New Iraq Prison Photos Emerge

WASHINGTON (Reuters) – Another disc with 24 photographs depicting “apparent abusive acts by U.S. forces” has surfaced in the investigation of mistreatment of Iraqi detainees at a U.S.-run prison near Baghdad, the Pentagon says.

Thirteen of the photographs appeared to be images already seen in the international media, but 11 have not been identified in previous investigations, according to a Pentagon letter to the Senate Armed Services Committee.

“They may not be original or true photographs,” Powell Moore, assistant defence secretary for legislative affairs, wrote to the committee.

He said they were given to the Criminal Investigation Command in Baghdad “under circumstances that warranted investigation, including forensic computer evaluation.”

Moore said the committee would be told the results of the examination as they become available.

Two photos not previously seen in the media of U.S. soldiers posing with the body of a detainee at Iraq’s Abu Ghraib prison were shown on U.S. television on Wednesday evening.

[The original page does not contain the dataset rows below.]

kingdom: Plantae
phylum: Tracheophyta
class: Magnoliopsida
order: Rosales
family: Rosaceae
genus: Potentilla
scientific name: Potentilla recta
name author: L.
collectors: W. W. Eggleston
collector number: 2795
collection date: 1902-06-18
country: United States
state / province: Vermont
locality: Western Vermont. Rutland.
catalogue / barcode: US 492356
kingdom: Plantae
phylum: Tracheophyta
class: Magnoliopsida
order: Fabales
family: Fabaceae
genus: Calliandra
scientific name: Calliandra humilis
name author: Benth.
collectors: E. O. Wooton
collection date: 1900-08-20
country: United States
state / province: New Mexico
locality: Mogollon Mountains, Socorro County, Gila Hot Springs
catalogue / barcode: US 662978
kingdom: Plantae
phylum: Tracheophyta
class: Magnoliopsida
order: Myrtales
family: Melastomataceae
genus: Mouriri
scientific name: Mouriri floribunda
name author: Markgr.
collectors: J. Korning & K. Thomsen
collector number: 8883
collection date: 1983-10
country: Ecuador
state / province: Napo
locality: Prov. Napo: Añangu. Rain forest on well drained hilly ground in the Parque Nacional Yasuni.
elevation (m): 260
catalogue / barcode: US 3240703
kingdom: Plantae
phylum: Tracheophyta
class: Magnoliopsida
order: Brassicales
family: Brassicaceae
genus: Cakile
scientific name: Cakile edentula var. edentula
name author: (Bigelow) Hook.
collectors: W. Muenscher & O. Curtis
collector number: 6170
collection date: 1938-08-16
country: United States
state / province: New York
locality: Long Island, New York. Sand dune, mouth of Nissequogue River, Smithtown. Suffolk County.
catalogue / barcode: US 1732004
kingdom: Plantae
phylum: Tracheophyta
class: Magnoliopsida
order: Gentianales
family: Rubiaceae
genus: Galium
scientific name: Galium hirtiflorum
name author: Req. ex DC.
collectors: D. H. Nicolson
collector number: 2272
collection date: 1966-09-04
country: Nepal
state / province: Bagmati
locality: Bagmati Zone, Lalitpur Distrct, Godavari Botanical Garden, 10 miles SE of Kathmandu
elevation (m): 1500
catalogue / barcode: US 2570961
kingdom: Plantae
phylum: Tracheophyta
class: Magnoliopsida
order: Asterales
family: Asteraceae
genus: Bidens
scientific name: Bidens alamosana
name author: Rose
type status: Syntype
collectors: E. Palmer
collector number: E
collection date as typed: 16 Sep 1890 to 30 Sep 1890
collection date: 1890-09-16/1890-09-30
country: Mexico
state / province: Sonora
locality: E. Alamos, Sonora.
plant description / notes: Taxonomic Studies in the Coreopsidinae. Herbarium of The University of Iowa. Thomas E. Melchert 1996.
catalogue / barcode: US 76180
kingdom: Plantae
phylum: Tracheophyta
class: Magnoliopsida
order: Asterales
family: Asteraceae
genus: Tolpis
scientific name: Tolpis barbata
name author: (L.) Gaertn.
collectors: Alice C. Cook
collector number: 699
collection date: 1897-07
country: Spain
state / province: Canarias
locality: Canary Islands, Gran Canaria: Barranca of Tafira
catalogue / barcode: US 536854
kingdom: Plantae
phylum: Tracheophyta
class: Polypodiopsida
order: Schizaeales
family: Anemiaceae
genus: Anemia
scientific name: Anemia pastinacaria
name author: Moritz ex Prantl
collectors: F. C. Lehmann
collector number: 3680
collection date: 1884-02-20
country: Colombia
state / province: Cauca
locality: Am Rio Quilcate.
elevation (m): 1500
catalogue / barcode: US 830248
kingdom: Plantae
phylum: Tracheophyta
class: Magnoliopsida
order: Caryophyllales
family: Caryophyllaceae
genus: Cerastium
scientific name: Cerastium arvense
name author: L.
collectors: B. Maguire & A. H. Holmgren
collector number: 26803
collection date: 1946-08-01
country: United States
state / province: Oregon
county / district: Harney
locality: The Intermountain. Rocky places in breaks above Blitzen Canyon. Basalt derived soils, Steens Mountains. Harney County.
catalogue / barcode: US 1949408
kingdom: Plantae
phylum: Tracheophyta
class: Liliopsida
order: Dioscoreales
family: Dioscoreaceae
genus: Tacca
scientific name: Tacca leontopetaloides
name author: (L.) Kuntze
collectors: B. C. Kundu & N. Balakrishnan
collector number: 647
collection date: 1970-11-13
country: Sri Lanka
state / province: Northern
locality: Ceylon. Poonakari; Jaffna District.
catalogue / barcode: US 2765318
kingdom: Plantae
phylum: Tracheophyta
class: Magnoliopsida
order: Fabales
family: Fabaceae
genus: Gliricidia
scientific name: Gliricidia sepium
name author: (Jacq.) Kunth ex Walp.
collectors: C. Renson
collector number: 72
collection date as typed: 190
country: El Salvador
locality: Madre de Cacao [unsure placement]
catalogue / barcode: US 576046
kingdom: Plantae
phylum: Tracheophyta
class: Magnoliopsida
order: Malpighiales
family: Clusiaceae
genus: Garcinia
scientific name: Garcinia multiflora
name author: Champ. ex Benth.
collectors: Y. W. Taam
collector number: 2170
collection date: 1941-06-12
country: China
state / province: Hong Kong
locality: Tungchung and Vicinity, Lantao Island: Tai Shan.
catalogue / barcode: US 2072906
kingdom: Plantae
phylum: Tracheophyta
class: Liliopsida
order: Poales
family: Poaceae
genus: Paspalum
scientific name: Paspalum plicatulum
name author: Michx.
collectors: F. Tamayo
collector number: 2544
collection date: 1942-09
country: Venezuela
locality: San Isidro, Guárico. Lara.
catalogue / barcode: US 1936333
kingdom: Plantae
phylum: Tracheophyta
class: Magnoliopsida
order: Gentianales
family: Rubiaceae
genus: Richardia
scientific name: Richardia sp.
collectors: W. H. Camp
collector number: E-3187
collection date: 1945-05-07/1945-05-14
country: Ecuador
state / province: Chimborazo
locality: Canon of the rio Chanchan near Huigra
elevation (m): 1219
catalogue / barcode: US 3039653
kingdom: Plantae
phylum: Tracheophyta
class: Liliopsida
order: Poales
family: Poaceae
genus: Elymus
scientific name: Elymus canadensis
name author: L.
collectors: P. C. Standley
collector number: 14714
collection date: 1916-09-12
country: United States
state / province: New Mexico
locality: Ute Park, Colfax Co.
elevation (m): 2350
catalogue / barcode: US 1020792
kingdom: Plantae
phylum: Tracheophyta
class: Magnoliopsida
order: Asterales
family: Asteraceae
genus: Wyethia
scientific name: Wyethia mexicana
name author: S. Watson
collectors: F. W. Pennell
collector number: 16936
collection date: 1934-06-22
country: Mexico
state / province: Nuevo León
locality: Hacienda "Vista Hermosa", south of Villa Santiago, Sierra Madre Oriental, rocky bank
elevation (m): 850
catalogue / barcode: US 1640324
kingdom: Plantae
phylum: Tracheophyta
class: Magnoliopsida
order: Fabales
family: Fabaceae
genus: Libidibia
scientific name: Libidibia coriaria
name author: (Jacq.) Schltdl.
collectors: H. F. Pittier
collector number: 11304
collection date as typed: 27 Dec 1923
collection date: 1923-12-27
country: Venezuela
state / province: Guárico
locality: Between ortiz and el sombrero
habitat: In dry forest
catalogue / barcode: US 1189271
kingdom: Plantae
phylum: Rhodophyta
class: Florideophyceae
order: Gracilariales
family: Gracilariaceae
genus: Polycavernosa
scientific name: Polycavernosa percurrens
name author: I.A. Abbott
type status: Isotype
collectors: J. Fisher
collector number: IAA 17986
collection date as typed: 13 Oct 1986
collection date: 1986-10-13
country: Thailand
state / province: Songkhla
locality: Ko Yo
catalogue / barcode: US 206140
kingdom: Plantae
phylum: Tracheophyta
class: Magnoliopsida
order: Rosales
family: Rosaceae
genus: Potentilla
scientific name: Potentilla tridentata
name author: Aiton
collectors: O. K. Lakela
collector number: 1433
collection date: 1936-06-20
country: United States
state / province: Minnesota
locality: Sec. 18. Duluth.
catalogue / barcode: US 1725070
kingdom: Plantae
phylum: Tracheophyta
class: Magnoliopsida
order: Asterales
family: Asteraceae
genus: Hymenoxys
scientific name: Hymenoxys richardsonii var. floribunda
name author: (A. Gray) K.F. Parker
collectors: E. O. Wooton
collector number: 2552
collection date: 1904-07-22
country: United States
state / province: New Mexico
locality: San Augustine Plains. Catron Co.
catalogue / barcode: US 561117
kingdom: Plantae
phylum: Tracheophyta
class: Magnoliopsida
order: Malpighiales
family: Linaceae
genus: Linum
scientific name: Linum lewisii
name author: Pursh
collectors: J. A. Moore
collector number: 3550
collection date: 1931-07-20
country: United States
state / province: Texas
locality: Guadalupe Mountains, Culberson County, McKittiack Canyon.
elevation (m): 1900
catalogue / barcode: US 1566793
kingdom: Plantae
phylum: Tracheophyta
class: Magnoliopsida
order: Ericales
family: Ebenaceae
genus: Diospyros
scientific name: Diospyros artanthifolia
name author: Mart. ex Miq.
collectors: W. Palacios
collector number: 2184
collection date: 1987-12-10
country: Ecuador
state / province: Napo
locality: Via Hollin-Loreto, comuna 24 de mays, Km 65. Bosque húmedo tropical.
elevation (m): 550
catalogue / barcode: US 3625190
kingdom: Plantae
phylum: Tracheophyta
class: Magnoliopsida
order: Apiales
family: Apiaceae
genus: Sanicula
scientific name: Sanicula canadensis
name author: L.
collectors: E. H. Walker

In separate photos shown on ABC News, Specialist Sabrina Harmon and Specialist Charles Garner are seen smiling and giving a “thumbs-up” sign over the body of a man identified by ABC as Manacled al-Jammed, an Iraqi who died in U.S. custody at the prison.

ABC reported on its Web site that the photos were taken by Sergeant Charles Frederick, who in e-mails to his family questioned why those responsible for the prisoner’s death were not being prosecuted in the same manner that he is.

Frederick, Harmon and Garner are among six U.S. military police facing charges over the abuse of detainees. A seventh soldier, Jeremy Soviets, was sent to jail and dismissed from the Army on Wednesday after pleading guilty in the first abuse trial.

Senator John Warner, a Virginia Republican who chairs the committee, announced at a hearing on the abuses scandal at Abu Ghraib prison earlier in the day that the Pentagon had found another disc of images. But he said he had no other information at that time.

Members of Congress last week saw more than 1,600 images from the investigation, which they said showed shocking examples of abuse and sexual humiliation of prisoners.

A female US soldier poses over a body of a prisoner in Abu Ghraib prison, Baghdad.